== Segment start ==
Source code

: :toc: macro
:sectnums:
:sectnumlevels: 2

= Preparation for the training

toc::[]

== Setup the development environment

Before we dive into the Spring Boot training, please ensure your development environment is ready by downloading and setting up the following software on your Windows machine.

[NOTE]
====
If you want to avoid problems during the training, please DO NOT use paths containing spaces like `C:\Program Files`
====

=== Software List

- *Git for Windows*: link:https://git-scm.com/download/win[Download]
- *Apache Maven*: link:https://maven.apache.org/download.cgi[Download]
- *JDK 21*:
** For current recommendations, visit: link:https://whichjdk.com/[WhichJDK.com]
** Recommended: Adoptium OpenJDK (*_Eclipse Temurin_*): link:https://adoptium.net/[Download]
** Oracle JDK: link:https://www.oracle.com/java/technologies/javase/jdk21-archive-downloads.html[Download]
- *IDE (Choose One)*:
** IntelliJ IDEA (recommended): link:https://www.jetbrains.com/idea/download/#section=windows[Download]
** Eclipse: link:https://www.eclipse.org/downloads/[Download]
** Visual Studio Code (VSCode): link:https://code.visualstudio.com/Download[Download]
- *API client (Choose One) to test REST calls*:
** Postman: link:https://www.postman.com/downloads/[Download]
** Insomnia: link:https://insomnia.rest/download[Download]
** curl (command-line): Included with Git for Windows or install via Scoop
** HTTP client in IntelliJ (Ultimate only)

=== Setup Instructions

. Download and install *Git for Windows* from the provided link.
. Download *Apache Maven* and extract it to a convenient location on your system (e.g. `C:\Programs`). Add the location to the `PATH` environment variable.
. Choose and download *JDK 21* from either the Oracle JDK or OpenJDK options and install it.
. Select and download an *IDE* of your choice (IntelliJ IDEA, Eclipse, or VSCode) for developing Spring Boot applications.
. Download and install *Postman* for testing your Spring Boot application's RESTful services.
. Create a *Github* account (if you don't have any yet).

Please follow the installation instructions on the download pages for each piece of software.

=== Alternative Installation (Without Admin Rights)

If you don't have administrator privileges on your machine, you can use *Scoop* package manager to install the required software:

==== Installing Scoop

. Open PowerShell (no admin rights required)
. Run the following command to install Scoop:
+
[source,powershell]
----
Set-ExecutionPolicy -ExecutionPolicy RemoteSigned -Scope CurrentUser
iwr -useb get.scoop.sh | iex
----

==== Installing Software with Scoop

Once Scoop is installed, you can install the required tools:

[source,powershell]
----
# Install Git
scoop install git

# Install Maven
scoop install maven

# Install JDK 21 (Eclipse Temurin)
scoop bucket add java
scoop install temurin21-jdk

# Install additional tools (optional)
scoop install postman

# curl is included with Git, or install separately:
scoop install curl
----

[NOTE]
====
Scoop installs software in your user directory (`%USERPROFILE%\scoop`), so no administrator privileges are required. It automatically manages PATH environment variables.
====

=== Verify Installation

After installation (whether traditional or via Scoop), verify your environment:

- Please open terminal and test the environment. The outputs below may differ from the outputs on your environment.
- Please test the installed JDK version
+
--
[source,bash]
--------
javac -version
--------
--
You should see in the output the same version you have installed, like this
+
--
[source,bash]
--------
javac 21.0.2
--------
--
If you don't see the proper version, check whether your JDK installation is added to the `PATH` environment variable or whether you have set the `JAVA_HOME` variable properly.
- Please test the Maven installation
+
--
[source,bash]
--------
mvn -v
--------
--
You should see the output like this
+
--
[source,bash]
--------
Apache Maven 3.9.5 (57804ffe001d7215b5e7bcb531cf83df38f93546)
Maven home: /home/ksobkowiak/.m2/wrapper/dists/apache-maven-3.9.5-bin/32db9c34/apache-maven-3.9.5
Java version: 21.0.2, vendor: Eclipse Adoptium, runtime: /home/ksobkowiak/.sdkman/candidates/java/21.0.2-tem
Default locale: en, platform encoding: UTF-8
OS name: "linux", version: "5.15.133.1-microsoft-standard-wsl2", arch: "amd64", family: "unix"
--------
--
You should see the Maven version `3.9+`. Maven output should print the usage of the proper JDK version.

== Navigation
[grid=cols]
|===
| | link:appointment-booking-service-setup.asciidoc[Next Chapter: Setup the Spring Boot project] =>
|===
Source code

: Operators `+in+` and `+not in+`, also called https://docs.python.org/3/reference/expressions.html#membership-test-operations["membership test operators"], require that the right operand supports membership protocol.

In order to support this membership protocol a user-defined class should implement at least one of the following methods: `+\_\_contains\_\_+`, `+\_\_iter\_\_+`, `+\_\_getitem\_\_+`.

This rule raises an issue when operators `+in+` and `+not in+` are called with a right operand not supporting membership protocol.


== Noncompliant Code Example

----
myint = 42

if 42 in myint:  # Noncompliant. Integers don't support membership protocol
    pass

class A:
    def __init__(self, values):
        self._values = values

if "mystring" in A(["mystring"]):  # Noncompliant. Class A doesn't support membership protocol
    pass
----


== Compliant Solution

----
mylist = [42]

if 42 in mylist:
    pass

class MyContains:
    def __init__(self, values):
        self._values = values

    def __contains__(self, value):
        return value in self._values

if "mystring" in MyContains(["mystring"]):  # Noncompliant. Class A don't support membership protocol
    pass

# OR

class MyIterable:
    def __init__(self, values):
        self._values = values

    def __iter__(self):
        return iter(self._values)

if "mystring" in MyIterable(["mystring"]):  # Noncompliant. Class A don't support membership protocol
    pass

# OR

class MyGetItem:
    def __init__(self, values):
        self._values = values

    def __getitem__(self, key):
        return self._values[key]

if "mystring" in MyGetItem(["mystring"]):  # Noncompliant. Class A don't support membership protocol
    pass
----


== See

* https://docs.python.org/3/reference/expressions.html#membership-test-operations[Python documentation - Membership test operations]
== Segment end ==
» **WHAT THIS TASK INVOLVES**: Look through the entries, and return every line that the word "tools" appears in.

» **EXERCISE OUTPUT**:
Once Scoop is installed, you can install the required tools:
# Install additional tools (optional)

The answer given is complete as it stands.